▶ _Stored data entries_
═══

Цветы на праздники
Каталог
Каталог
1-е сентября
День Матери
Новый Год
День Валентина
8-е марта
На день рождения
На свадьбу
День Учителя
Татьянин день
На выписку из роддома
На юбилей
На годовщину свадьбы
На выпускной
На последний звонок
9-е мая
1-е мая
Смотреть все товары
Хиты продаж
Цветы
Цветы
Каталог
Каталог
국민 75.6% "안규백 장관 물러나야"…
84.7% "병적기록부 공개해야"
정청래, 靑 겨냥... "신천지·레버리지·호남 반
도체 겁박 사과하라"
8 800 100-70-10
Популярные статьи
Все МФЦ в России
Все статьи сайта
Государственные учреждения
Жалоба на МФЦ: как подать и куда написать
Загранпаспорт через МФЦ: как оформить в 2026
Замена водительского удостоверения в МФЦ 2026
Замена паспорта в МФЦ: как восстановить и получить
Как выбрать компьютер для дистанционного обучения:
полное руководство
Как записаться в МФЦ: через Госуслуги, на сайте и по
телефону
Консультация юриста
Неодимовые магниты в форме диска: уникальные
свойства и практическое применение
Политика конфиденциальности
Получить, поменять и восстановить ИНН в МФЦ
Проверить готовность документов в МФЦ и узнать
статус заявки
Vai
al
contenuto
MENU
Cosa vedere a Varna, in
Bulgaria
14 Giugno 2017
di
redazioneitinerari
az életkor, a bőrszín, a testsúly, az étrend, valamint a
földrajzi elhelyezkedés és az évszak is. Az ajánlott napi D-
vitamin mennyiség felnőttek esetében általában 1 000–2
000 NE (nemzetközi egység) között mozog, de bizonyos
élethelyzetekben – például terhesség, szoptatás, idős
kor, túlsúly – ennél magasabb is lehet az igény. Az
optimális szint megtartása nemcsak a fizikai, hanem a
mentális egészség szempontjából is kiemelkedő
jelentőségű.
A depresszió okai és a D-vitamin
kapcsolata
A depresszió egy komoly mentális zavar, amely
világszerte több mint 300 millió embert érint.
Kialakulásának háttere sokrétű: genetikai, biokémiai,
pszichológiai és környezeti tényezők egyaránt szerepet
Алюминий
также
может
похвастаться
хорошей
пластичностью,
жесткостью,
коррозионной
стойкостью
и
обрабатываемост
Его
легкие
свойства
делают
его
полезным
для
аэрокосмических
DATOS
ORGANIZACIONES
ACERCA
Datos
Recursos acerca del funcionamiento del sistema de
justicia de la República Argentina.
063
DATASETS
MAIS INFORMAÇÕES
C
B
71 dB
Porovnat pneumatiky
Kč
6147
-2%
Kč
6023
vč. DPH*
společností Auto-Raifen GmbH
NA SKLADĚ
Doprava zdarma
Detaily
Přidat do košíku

═══

▶ _PROBLEM REQUIREMENTS_
Each record shown above is to be given again exactly.

▶ _ANSWER FOR THE TASK_
Цветы на праздники
Каталог
Каталог
1-е сентября
День Матери
Новый Год
День Валентина
8-е марта
На день рождения
На свадьбу
День Учителя
Татьянин день
На выписку из роддома
На юбилей
На годовщину свадьбы
На выпускной
На последний звонок
9-е мая
1-е мая
Смотреть все товары
Хиты продаж
Цветы
Цветы
Каталог
Каталог
국민 75.6% "안규백 장관 물러나야"…
84.7% "병적기록부 공개해야"
정청래, 靑 겨냥... "신천지·레버리지·호남 반
도체 겁박 사과하라"
8 800 100-70-10
Популярные статьи
Все МФЦ в России
Все статьи сайта
Государственные учреждения
Жалоба на МФЦ: как подать и куда написать
Загранпаспорт через МФЦ: как оформить в 2026
Замена водительского удостоверения в МФЦ 2026
Замена паспорта в МФЦ: как восстановить и получить
Как выбрать компьютер для дистанционного обучения:
полное руководство
Как записаться в МФЦ: через Госуслуги, на сайте и по
телефону
Консультация юриста
Неодимовые магниты в форме диска: уникальные
свойства и практическое применение
Политика конфиденциальности
Получить, поменять и восстановить ИНН в МФЦ
Проверить готовность документов в МФЦ и узнать
статус заявки
Vai
al
contenuto
MENU
Cosa vedere a Varna, in
Bulgaria
14 Giugno 2017
di
redazioneitinerari
az életkor, a bőrszín, a testsúly, az étrend, valamint a
földrajzi elhelyezkedés és az évszak is. Az ajánlott napi D-
vitamin mennyiség felnőttek esetében általában 1 000–2
000 NE (nemzetközi egység) között mozog, de bizonyos
élethelyzetekben – például terhesség, szoptatás, idős
kor, túlsúly – ennél magasabb is lehet az igény. Az
optimális szint megtartása nemcsak a fizikai, hanem a
mentális egészség szempontjából is kiemelkedő
jelentőségű.
A depresszió okai és a D-vitamin
kapcsolata
A depresszió egy komoly mentális zavar, amely
világszerte több mint 300 millió embert érint.
Kialakulásának háttere sokrétű: genetikai, biokémiai,
pszichológiai és környezeti tényezők egyaránt szerepet
Алюминий
также
может
похвастаться
хорошей
пластичностью,
жесткостью,
коррозионной
стойкостью
и
обрабатываемост
Его
легкие
свойства
делают
его
полезным
для
аэрокосмических
DATOS
ORGANIZACIONES
ACERCA
Datos
Recursos acerca del funcionamiento del sistema de
justicia de la República Argentina.
063
DATASETS
MAIS INFORMAÇÕES
C
B
71 dB
Porovnat pneumatiky
Kč
6147
-2%
Kč
6023
vč. DPH*
společností Auto-Raifen GmbH
NA SKLADĚ
Doprava zdarma
Detaily
Přidat do košíku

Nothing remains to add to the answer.